Beranda Budaya Penala Budaya Luncurkan Desa Mataram Ilir sebagai Desa Budaya

Penala Budaya Luncurkan Desa Mataram Ilir sebagai Desa Budaya

BERBAGI
Ketua Badan Pendiri Penala Budaya, Dedy Mawardi, memberikan sambiutan dalam peluncuran Penala Budaya dan Desa Budaya Mataram Ilir, Sabtu (29/4/2017). Foto: Peni Wahyudi

TERASLAMPUNG.COM — Penala Budaya meluncurkan Desa Mataram Ilir, Kecamatan Seputih Surabaya, Kabupaten Lampung Tengah, sebagai Desa Budaya, Sabtu (29/4/2017). Peluncuran Kampung Budaya Mataram Ilir tersebut sekaligus peluncuran Penala Budaya sebagai organisasi mitra kantong-kantong budaya dan komunitas seni-budaya tradisional dan modern di Lampung.
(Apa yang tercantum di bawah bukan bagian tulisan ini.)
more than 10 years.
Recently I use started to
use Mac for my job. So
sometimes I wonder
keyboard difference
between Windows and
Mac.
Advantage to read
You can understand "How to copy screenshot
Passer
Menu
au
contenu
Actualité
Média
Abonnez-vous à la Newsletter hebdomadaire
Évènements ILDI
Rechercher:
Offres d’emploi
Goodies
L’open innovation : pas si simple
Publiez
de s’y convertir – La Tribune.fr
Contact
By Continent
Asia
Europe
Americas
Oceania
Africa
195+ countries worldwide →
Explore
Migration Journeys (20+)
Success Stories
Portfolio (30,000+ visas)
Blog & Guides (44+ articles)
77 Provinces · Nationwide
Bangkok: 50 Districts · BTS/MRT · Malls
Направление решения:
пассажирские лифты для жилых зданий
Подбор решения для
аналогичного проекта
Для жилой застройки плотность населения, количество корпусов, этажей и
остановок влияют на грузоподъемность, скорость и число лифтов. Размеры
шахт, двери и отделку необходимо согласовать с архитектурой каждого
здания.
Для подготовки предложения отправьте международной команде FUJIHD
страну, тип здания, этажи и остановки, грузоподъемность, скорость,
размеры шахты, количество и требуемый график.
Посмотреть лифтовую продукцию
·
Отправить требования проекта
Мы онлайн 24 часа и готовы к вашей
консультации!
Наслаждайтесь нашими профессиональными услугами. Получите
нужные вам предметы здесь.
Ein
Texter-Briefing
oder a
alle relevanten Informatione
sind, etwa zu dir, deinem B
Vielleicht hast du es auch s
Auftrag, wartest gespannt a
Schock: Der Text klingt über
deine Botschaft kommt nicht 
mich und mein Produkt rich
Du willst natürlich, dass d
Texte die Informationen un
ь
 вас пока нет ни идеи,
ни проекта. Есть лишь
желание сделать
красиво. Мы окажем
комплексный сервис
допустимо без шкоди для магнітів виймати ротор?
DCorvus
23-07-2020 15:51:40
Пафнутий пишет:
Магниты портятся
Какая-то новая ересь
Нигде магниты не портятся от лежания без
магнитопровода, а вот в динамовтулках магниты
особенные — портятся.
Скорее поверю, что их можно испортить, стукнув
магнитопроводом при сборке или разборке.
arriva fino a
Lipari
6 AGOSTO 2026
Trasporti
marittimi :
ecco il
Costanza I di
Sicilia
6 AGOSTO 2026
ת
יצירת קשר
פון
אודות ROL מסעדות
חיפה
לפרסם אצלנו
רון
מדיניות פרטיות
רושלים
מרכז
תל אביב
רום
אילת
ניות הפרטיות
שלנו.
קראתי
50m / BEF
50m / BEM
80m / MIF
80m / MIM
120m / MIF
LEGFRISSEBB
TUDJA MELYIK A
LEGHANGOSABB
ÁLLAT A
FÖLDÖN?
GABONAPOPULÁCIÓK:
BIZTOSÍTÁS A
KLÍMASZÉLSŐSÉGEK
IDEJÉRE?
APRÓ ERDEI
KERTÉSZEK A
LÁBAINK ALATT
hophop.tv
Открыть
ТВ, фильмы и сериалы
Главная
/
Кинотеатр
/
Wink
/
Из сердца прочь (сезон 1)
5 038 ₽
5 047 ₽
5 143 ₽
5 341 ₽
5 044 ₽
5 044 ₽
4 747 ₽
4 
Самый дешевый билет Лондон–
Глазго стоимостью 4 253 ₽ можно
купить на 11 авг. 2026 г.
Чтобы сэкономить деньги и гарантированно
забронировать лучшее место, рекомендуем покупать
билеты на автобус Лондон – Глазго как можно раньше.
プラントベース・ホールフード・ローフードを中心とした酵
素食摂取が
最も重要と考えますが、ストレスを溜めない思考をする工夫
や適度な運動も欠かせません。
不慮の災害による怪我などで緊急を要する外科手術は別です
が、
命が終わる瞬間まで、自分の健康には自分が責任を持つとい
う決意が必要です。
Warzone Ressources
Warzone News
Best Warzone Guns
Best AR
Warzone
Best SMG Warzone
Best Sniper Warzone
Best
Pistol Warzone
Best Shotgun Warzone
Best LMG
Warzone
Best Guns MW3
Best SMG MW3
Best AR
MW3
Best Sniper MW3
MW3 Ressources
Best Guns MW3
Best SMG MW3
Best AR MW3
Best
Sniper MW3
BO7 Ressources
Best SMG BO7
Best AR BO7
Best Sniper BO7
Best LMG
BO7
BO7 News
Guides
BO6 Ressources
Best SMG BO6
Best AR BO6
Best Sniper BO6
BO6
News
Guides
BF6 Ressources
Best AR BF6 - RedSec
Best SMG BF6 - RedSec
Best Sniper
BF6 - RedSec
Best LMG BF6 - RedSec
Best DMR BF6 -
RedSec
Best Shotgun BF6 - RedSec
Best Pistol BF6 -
Peluncuran Desa Budaya ditandai dengan seminar nasional bertema “Kebudayaan dan Kebinekaan” dengan narasumber Direktur Kesenian dan Kebudayaan Kemendikbud Dr. Restu Gunawan dan Wakil Komnas HAM Siti Noor Laila. Hadir pula pada peluncuran tersebut beberapa tokoh adat Desa Mataram Iliir.

“Kami sangat mendukung inisiatif masyarakat lokal mengembangkan dan melestarikan kesenian tradisional dan kebudayaan lokal,” kata Restu Gunawan.

Restu berharap akan makin banyak inisiatif masyarakat lokal seperti yang dilakukan tokoh adat

Menurut Restu dukungan pemerintah pusat kepada masyarakat adat untuk mengembangkan desa budaya tidak hanya pernyataan, tetapi juga dalam bentuk fasilitasi program bantuan dana pengembangan desa budaya.

Proses pengusulan program Desa Budaya, kata Restu, harus melalui proses seleksi dan verifikasi.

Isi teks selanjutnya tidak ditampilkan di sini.